The following Task types can be used:
- Task chain: Execute another task chain
- Activate NDSO: Activate all requests of a given datastore
- Load via SQL: Write the result set of a query to a specified inbound table
- Load from a URL: Retrieve a CSV resource from the web and write it to a specified inbound table
- Execute flowgraph: Execute a flowgraph without parameters
- Execute Procedure: Execute a procedure (SAP HANA database procedures, for example)
- Clear Log: Delete all logs older than the entered parameter
The following Collector types can be used:
- First: The successor tasks of the first task are executed when the first task is reached by one of its predecessor tasks the first time. Use this collection process when you want to combine processes and when further processing is dependent on all these predecessors.

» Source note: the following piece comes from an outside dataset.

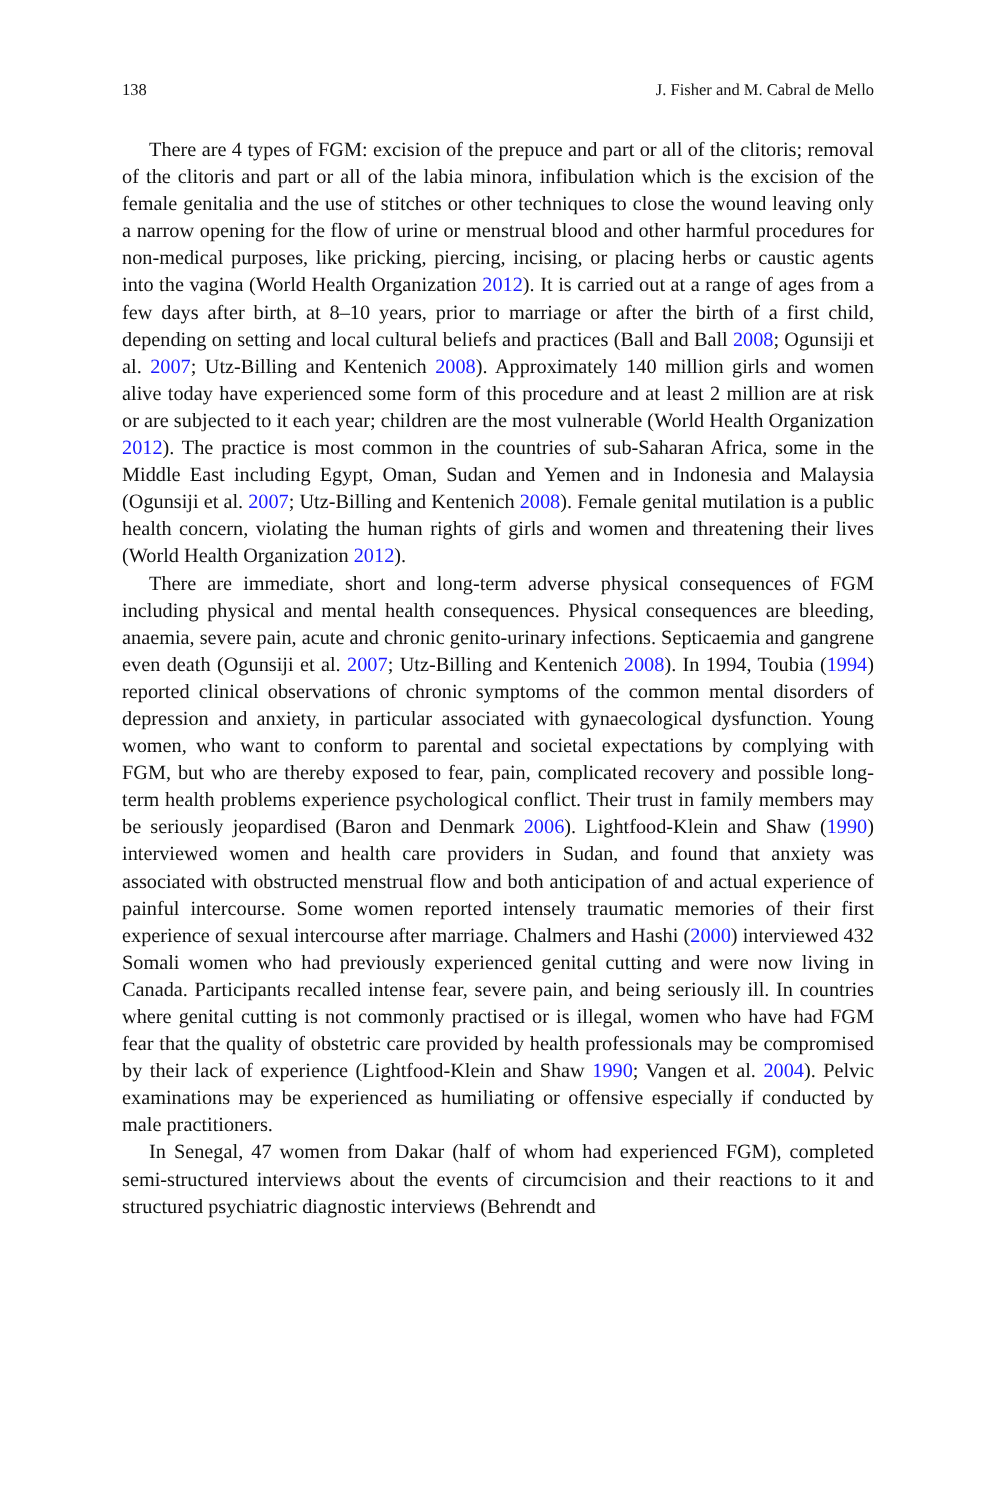138 J. Fisher and M. Cabral de Mello
There are 4 types of FGM: excision of the prepuce and part or all of the clitoris; removal of the clitoris and part or all of the labia minora, infibulation which is the excision of the female genitalia and the use of stitches or other techniques to close the wound leaving only a narrow opening for the flow of urine or menstrual blood and other harmful procedures for non-medical purposes, like pricking, piercing, incising, or placing herbs or caustic agents into the vagina (World Health Organization 2012). It is carried out at a range of ages from a few days after birth, at 8–10 years, prior to marriage or after the birth of a first child, depending on setting and local cultural beliefs and practices (Ball and Ball 2008; Ogunsiji et al. 2007; Utz-Billing and Kentenich 2008). Approximately 140 million girls and women alive today have experienced some form of this procedure and at least 2 million are at risk or are subjected to it each year; children are the most vulnerable (World Health Organization 2012). The practice is most common in the countries of sub-Saharan Africa, some in the Middle East including Egypt, Oman, Sudan and Yemen and in Indonesia and Malaysia (Ogunsiji et al. 2007; Utz-Billing and Kentenich 2008). Female genital mutilation is a public health concern, violating the human rights of girls and women and threatening their lives (World Health Organization 2012).
There are immediate, short and long-term adverse physical consequences of FGM including physical and mental health consequences. Physical consequences are bleeding, anaemia, severe pain, acute and chronic genito-urinary infections. Septicaemia and gangrene even death (Ogunsiji et al. 2007; Utz-Billing and Kentenich 2008). In 1994, Toubia (1994) reported clinical observations of chronic symptoms of the common mental disorders of depression and anxiety, in particular associated with gynaecological dysfunction. Young women, who want to conform to parental and societal expectations by complying with FGM, but who are thereby exposed to fear, pain, complicated recovery and possible long-term health problems experience psychological conflict. Their trust in family members may be seriously jeopardised (Baron and Denmark 2006). Lightfood-Klein and Shaw (1990) interviewed women and health care providers in Sudan, and found that anxiety was associated with obstructed menstrual flow and both anticipation of and actual experience of painful intercourse. Some women reported intensely traumatic memories of their first experience of sexual intercourse after marriage. Chalmers and Hashi (2000) interviewed 432 Somali women who had previously experienced genital cutting and were now living in Canada. Participants recalled intense fear, severe pain, and being seriously ill. In countries where genital cutting is not commonly practised or is illegal, women who have had FGM fear that the quality of obstetric care provided by health professionals may be compromised by their lack of experience (Lightfood-Klein and Shaw 1990; Vangen et al. 2004). Pelvic examinations may be experienced as humiliating or offensive especially if conducted by male practitioners.
In Senegal, 47 women from Dakar (half of whom had experienced FGM), completed semi-structured interviews about the events of circumcision and their reactions to it and structured psychiatric diagnostic interviews (Behrendt and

- Last: The successor tasks of the last task are executed after all its predecessor tasks have reached the last task. Use this collection process when you want to process processes in parallel and schedule further independent processes after these ones.
Powerful Scheduling Options
To set schedules for your task chains you can choose from immediate execution as well as cron-based or discrete schedule definition. Immediate schedules are executed right away. The cron-based definition utilizes cron expression - known from the same-named UNIX utility. A cron expression is a string comprising of seven fields which is used to define specific date-times. Choosing the discrete schedule type, you can manually pick a start and end time, an interval time, and an interval unit.
Task Chain Examples
The task chain for the BID starts the execution of the flowgraphs which provision the BID tables with data from the staged tables. The important aspect here is that within the task chain the Hub Table flowgraphs are executed first. This is because the surrogate keys are created in the hub table flowgraphs. The subsequent flowgraphs for the link and satellite tables depend on these surrogate keys and would fail if the surrogate key columns in the hub tables were empty. For this reason, it is very important to work with Collectors of the type Last in this task chain. The Last Collectors control the execution of Tasks within the task chain. The first Collector after the hub table flowgraphs makes sure that the Link Table flowgraphs only start execution as soon as all hub table flowgraphs are finished. The second Last Collector after the Link Tables does the same, but for the satellite tables. The Last Collector after the satellite table flowgraphs is optional. Note that the screenshot below shows only a snippet of the whole task chain, which includes the execution of all hub, link, and satellite table flowgraphs.
The orchestration task chain starts the execution of "child" task chains which execute the flowgraphs that provision their respective DWH areas with data. There are child task chains for the areas Stage, BID, and RAW. Note the execution order of the task chains. It is important to first execute the Stage task chain because the BID flowgraphs depend on the staged tables which are the output of the Stage flowgraphs. It is also important that the BID task chain is executed before the RAW task chain, because the BID Tables that result from the BID flowgraphs include the surrogate keys that are necessary to successfully execute the RAW flowgraphs which depend on the surrogate keys.
Comprehensive Monitoring and Logging
Each task chain execution is monitored and logged. You can see the comprehensive execution information, including the status of each execution and the respective log details, in the Data Warehouse Monitor.